Rewrite the lines of the data below, replacing every occurrence of "Rzeczypospolitej Polskiej" with "RP" and leaving everything else unchanged. Omit the pictures from the output.
%%
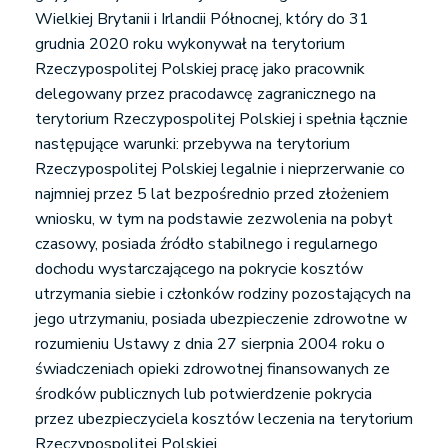
Wielkiej Brytanii i Irlandii Północnej, który do 31
grudnia 2020 roku wykonywał na terytorium
Rzeczypospolitej Polskiej pracę jako pracownik
delegowany przez pracodawcę zagranicznego na
terytorium Rzeczypospolitej Polskiej i spełnia łącznie
następujące warunki: przebywa na terytorium
Rzeczypospolitej Polskiej legalnie i nieprzerwanie co
najmniej przez 5 lat bezpośrednio przed złożeniem
wniosku, w tym na podstawie zezwolenia na pobyt
czasowy, posiada źródło stabilnego i regularnego
dochodu wystarczającego na pokrycie kosztów
utrzymania siebie i członków rodziny pozostających na
jego utrzymaniu, posiada ubezpieczenie zdrowotne w
rozumieniu Ustawy z dnia 27 sierpnia 2004 roku o
świadczeniach opieki zdrowotnej finansowanych ze
środków publicznych lub potwierdzenie pokrycia
przez ubezpieczyciela kosztów leczenia na terytorium
Rzeczypospolitej Polskiej.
%%
-- Solution --
Wielkiej Brytanii i Irlandii Północnej, który do 31
grudnia 2020 roku wykonywał na terytorium
RP pracę jako pracownik
delegowany przez pracodawcę zagranicznego na
terytorium RP i spełnia łącznie
następujące warunki: przebywa na terytorium
RP legalnie i nieprzerwanie co
najmniej przez 5 lat bezpośrednio przed złożeniem
wniosku, w tym na podstawie zezwolenia na pobyt
czasowy, posiada źródło stabilnego i regularnego
dochodu wystarczającego na pokrycie kosztów
utrzymania siebie i członków rodziny pozostających na
jego utrzymaniu, posiada ubezpieczenie zdrowotne w
rozumieniu Ustawy z dnia 27 sierpnia 2004 roku o
świadczeniach opieki zdrowotnej finansowanych ze
środków publicznych lub potwierdzenie pokrycia
przez ubezpieczyciela kosztów leczenia na terytorium
RP.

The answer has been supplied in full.